By Lisa Rosenlund,
Saint Brendan Parish Manager
Each week, we summarize a specific style, form, or approach to prayer, using the highly-acclaimed book by Robert J. Wicks, Prayer in the Catholic Tradition: A Handbook of Practical Approaches (Franciscan Media 2006). In this article, you’ll learn more about prayer in the tradition of Brother Lawrence of the Resurrection.
One of my favorite cookbooks is From a Monastery Kitchen by Brother Victor-Antoine d’Avila-Latourrette, a modern-day version of Brother Lawrence of the Resurrection. Brother Victor’s cookbooks contain inspirational quotes from Brother Lawrence and others, which I ponder while making things like “Saint Scholastica Soup.” Unwittingly, I have been praying in the tradition of Brother Lawrence!
Brother Lawrence was born Nicholas Herman around 1614 and was raised by working-class parents in modern-day eastern France. He developed what we would now call post-traumatic stress syndrome after enlisting as a soldier in the brutal Thirty Year’s War between Catholics and Protestants in Germany. He also sustained a serious physical injury which left him with a limp and caused him to be discharged from his regiment.
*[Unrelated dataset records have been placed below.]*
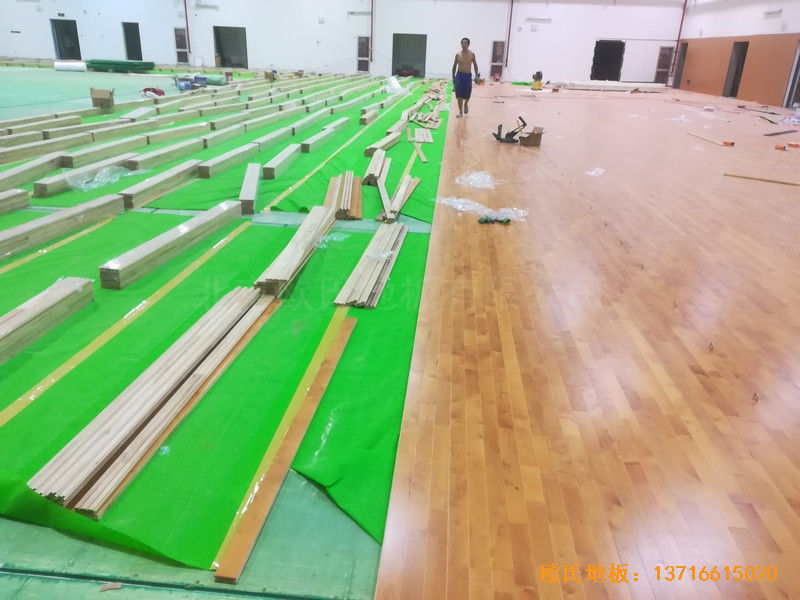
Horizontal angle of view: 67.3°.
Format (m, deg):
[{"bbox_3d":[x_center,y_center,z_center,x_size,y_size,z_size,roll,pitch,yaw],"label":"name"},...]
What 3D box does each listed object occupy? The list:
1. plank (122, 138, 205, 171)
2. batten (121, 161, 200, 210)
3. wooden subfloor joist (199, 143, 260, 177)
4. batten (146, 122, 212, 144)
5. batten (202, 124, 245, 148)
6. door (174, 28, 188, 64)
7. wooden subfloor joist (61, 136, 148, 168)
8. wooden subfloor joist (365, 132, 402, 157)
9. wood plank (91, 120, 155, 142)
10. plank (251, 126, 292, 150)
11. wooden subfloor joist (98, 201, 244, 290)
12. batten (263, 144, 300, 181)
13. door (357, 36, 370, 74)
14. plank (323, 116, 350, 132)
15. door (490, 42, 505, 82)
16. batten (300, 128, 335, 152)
[{"bbox_3d":[-2.868,-1.832,7.530,0.120,0.123,1.798,4,22,6],"label":"plank"},{"bbox_3d":[-2.321,-1.184,6.001,0.120,0.123,1.766,3,22,1],"label":"batten"},{"bbox_3d":[-2.053,-1.740,7.392,0.120,0.121,1.903,3,22,3],"label":"wooden subfloor joist"},{"bbox_3d":[-3.413,-2.596,9.342,0.119,0.123,1.785,6,23,10],"label":"batten"},{"bbox_3d":[-2.695,-2.538,9.264,0.119,0.123,1.805,3,22,3],"label":"batten"},{"bbox_3d":[-13.038,-15.156,35.855,0.720,1.945,0.120,4,22,4],"label":"door"},{"bbox_3d":[-3.689,-1.911,7.660,0.126,0.121,1.882,3,22,3],"label":"wooden subfloor joist"},{"bbox_3d":[-0.221,-2.350,9.050,0.147,0.123,1.836,6,23,9],"label":"wooden subfloor joist"},{"bbox_3d":[-4.322,-2.672,9.455,0.122,0.124,1.833,5,22,6],"label":"wood plank"},{"bbox_3d":[-1.916,-2.448,9.139,0.116,0.118,1.829,4,22,3],"label":"plank"},{"bbox_3d":[-1.614,-0.470,4.497,0.129,0.126,1.820,6,23,8],"label":"wooden subfloor joist"},{"bbox_3d":[-1.417,-1.717,7.377,0.120,0.123,1.786,2,22,0],"label":"batten"},{"bbox_3d":[-2.119,-14.332,35.131,0.720,1.967,0.120,4,22,4],"label":"door"},{"bbox_3d":[-1.125,-3.116,10.812,0.120,0.123,1.786,4,22,5],"label":"plank"},{"bbox_3d":[5.596,-13.601,34.244,0.729,2.128,0.100,4,22,4],"label":"door"},{"bbox_3d":[-1.218,-2.423,9.115,0.120,0.123,1.792,4,22,4],"label":"batten"}]

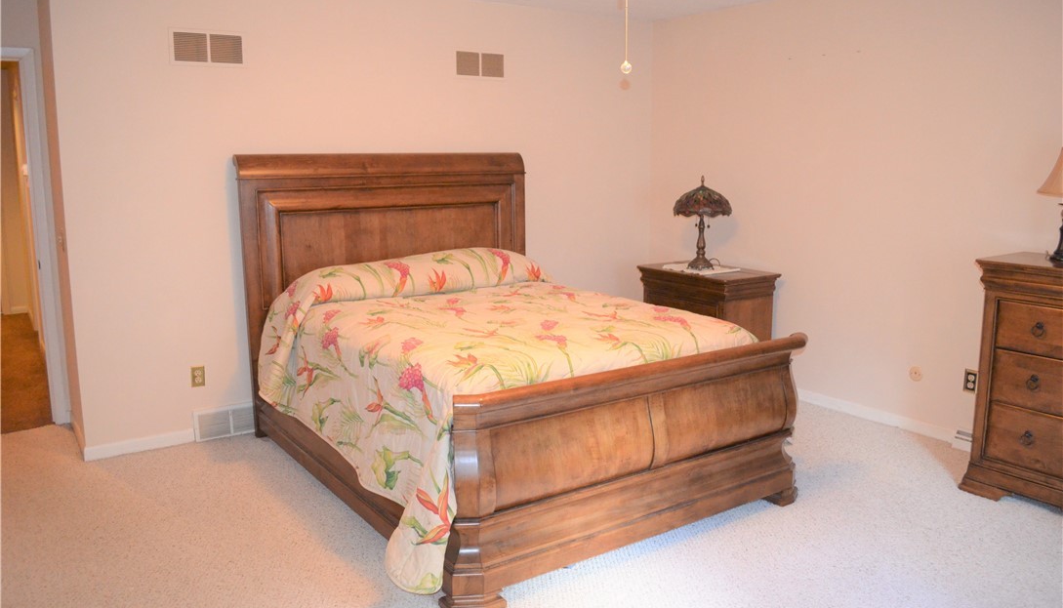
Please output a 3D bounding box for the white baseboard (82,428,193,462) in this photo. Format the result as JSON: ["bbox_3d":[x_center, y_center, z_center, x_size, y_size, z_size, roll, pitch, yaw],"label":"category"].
[{"bbox_3d":[-1.987,0.716,4.057,0.517,0.082,0.016,-7,12,-34],"label":"white baseboard"}]

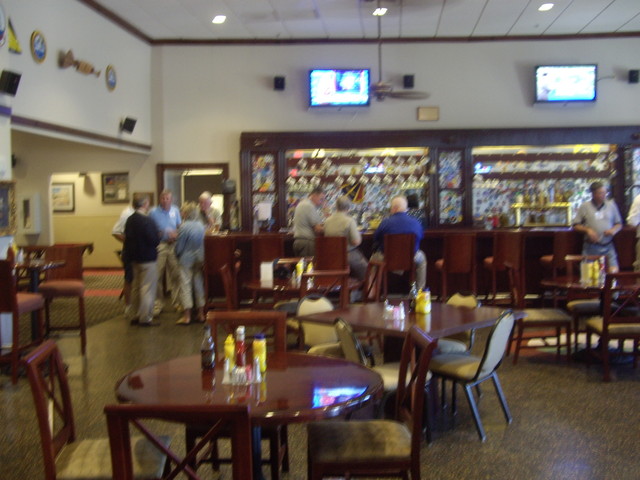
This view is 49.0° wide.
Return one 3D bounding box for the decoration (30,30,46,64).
[{"bbox_3d":[-3.523,-2.417,8.820,0.050,0.410,0.380,0,3,6],"label":"decoration"}]

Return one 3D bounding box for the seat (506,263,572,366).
[{"bbox_3d":[2.142,0.718,6.933,0.560,0.950,0.440,0,3,1],"label":"seat"}]

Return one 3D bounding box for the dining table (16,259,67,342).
[{"bbox_3d":[-2.820,0.759,6.750,0.660,1.020,0.700,-1,3,-2],"label":"dining table"}]

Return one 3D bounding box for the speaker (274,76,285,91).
[{"bbox_3d":[-0.717,-2.780,12.496,0.180,0.230,0.150,-1,11,-6],"label":"speaker"}]

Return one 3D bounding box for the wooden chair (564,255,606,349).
[{"bbox_3d":[2.754,0.652,7.261,0.450,0.930,0.520,0,3,9],"label":"wooden chair"}]

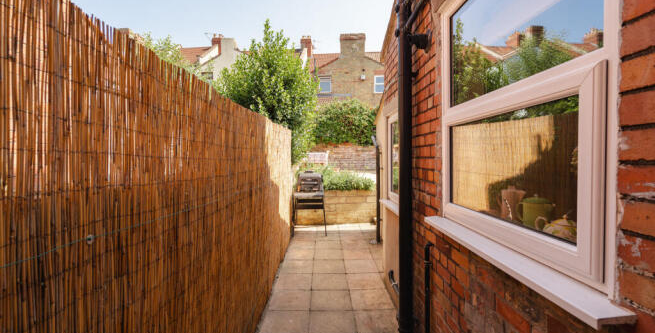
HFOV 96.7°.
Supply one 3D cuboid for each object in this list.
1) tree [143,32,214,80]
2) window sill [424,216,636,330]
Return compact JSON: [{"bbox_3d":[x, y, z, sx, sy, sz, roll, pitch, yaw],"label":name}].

While we have no way of knowing whether Nicholas actively participated in the killing, looting and pillaging or just witnessed it, we do know that he became obsessed with a quest for redemption. After failed careers as a hermit and a footman, at age twenty-six Nicholas followed in his uncle’s footsteps and became a Discalced Carmelite brother in Paris. He took the religious name of Brother Lawrence of the Resurrection and remained there fifty years working mostly as a cook.
Brother Lawrence’s first ten years in the monastery were difficult. He continued to feel that he had no hope of salvation and prayed frequently in a private nook near his pantry. There he kept a small picture of Jesus which reminded him that he was not the only one who suffered. Gradually, Brother Lawrence discovered that he did not need to go to the nook, but was able to pray at all times, even if it was simply repeating the Lord’s Prayer while he worked.
Using his “methodless method,” Brother Lawrence carried on a running exchange with God as he peeled potatoes, seasoned soup, scrubbed kettles, etc. He made his tasks an integral part of his prayer life and is quoted as saying, “. . . in the noise and clatter of my kitchen, while several persons are at the same time calling for different things, I possess God in as great a tranquility as if I were upon my knees at the blessed sacrament.” (364)
Brother Lawrence’s kitchen became a chapel of sorts where cart drivers, grocers, or fishmongers could hear practical advice on how God cared for them. A priest friend was able to capture Brother Lawrence’s clear, no-nonsense way of speaking in notes he took of their conversations. These notes were published as a small book called The Practice of the Presence of God, which is still so popular that there are fourteen different versions on Amazon!
A few weeks ago, the book was recommended by Dr. Greer Gordon at the Religious Education Congress. According to Dr. Gordon, we should “strive to remain in the gaze of God” and Brother Lawrence’s style of prayer is a simple and effective way to do that.